C’est hier soir, à minuit, que s’est officiellement refermé le mercato hivernal. Et il n’y aura finalement pas de nouvel attaquant au LOSC.
par Antoine PLACER - ON ne change pas une équipe qui gagne. C’est ce qu’ont dû se dire les responsables du LOSC, en cette fin de mercato, voyant qu’ils ne parviendraient pas à réaliser les quelques «coups» intéressants qu’ils avaient listés au préalable. Hier soir, ils mettaient donc un point final à leurs démarches. «Nous ne prendrons personne», a affirmé catégoriquement Michel Seydoux, le président lillois. Ni Helder Postiga, l’attaquant portugais dont le nom revenait souvent ces derniers temps, ni Moumouni Dagano, le buteur de Guingamp ( L2), ne rejoindront donc la capitale des Flandres. Le LOSC terminera la saison comme il l’a commencée, avec trois attaquants prioritaires ( dans cet ordre Moussilou, Odemwingie et Audel) et des jeunes qui ne sont quasiment jamais apparus sur une feuille de match de L1 ( Raynier, Fauvergue, Mirallas).
Refus stratégiques
L’attelage devra tenir la route, ce dont semble persuadé le staff lillois, qui n’a pas cherché à «prendre pour prendre». Pourtant, ce week-end encore, la piste du buteur du FC Porto était bien la plus chaude. Elle se serait considérablement refroidie dimanche, contraignant la cellule dirigeante à changer son fusil d’épaule. Porto a-t-il été trop gourmand sur la nature de la contrepartie financière du prêt payant souhaité par le LOSC? La fragilité de Victor Fernandez, le coach du champion d’Europe en titre, après trois défaites de rang, aurait-elle remis en cause la politique sportive du club? En tout cas, hier, le club lillois avait déjà classé le dossier, et tenté d’en ouvrir un autre. Sans réussite. Plus que des refus d’ordre financier, il semble que le LOSC se soit heurté majoritairement à des clubs ne souhaitant pas libérer les joueurs concernés, soit par refus de les voir filer à la concurrence ( S.Camara), soit par nécessité sportive ( Dagano, Koné). Et, comme le reconnaît Michel Seydoux, il n’y avait pas d’autre envie que de réussir un coup. «On souhaitait conserver les grands équilibres. On était attentifs, mais on a cherché sans vraiment insister. Notre recrue du mercato sera donc Peter Odemwingie, qui revient bien.» L’attaquant lillois, qui a subi un arrachement au niveau de l’astragale début janvier, revient effectivement plus vite que prévu. Il pourrait très bientôt reprendre l’entraînement collectif et postuler de nouveau.

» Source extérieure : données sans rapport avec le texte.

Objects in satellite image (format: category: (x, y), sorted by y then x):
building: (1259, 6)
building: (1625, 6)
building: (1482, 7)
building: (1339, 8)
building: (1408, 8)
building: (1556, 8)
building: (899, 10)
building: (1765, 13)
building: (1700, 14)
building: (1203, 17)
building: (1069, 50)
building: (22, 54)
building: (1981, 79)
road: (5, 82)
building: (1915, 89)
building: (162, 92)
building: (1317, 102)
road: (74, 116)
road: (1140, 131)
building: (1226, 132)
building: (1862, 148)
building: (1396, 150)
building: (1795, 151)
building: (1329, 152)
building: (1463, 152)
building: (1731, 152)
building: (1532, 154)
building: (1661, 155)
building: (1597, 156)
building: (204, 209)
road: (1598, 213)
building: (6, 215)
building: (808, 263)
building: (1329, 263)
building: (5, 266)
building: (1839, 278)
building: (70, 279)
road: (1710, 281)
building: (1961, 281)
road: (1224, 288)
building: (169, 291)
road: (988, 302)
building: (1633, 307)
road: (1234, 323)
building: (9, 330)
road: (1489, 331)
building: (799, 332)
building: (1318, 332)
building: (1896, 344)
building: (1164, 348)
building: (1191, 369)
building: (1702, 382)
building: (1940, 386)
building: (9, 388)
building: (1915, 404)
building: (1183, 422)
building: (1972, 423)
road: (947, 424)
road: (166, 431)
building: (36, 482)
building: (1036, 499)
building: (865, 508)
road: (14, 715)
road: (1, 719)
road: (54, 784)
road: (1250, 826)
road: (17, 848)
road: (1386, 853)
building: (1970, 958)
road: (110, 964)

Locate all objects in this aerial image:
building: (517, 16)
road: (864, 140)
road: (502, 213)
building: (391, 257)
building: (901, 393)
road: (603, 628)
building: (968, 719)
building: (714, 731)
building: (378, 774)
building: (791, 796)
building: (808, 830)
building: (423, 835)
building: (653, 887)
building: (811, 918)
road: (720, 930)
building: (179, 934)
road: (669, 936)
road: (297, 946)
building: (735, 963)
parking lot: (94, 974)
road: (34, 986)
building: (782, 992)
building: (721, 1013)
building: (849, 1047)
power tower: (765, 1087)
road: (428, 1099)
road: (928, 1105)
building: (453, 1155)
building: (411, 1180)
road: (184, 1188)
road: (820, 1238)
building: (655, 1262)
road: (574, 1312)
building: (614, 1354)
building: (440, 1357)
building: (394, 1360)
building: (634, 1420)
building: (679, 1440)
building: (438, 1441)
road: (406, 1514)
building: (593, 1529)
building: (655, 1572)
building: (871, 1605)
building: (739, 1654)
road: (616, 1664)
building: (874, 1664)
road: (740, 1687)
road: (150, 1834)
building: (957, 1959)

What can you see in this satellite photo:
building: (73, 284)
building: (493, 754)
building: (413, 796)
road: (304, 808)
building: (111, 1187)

Son retour accéléré a sans doute influé sur la décision du staff lillois de ne prendre personne. Et conforté Claude Puel, parfois agacé qu’on puisse autant focaliser sur une éventuelle recrue, et qui avait toujours laissé entendre que son groupe était suffisamment armé pour prolonger les efforts jusqu’à la fin de saison. Quelque part, cette mesure sur le marché des transferts, un an après le coup de sang du dernier mercato hivernal ( signatures de Acimovic, Tavlaridis, Lukunku et Sofiane), démontre les progrès du club lillois, et confirme un recrutement estival réussi. Seulement, la semaine qui vient de s’écouler en L1, avec deux matchs nuls et un seul but sur penalty ( Nice et Caen), prouve aussi que sans un Matt Moussilou à 100% et un Odemwingie au rythme retrouvé, il est plus difficile de marquer des buts. Ces hommes-là vont devenir précieux.